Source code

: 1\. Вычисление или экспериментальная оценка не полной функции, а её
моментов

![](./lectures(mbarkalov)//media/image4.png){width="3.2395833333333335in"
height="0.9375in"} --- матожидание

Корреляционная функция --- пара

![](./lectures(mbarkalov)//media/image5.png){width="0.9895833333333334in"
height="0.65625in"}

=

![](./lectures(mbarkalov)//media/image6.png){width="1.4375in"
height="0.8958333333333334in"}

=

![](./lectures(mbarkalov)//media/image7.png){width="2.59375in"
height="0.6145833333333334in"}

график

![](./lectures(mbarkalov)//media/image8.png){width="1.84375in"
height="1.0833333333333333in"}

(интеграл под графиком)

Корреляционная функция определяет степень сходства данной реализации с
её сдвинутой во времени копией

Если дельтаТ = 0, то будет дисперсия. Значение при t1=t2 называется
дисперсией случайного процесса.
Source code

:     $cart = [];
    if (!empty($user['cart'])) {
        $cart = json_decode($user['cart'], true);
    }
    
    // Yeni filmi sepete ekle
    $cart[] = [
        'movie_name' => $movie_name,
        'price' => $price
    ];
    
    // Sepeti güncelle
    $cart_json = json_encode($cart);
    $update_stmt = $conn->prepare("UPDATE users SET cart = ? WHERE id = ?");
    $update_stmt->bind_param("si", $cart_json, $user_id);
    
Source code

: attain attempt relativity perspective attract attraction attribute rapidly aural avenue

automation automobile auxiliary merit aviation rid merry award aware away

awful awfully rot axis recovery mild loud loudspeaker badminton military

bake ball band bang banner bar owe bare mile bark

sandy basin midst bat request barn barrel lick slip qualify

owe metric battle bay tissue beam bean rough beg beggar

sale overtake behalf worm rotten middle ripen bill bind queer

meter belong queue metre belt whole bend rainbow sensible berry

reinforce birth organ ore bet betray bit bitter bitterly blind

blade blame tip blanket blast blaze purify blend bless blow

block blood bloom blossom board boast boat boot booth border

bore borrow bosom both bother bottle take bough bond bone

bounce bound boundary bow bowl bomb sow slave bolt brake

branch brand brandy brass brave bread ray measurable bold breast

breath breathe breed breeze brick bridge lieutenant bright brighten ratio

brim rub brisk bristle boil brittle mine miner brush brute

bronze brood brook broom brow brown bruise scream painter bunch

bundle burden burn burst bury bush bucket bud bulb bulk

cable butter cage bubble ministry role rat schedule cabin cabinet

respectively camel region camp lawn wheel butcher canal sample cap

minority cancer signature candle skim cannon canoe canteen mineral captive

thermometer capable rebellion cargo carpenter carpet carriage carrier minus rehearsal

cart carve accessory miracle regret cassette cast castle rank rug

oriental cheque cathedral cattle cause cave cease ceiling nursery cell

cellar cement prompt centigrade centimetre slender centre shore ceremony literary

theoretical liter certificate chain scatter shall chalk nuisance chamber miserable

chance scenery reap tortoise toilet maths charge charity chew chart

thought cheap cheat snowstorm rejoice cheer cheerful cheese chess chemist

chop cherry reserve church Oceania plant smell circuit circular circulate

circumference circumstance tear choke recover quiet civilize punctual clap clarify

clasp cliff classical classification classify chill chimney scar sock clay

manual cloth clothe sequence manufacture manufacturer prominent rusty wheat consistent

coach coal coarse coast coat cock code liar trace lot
· · · · · · ·
Go through the records above and return each line in which the word "width" occurs.

![](./lectures(mbarkalov)//media/image4.png){width="3.2395833333333335in"
![](./lectures(mbarkalov)//media/image5.png){width="0.9895833333333334in"
![](./lectures(mbarkalov)//media/image6.png){width="1.4375in"
![](./lectures(mbarkalov)//media/image7.png){width="2.59375in"
![](./lectures(mbarkalov)//media/image8.png){width="1.84375in"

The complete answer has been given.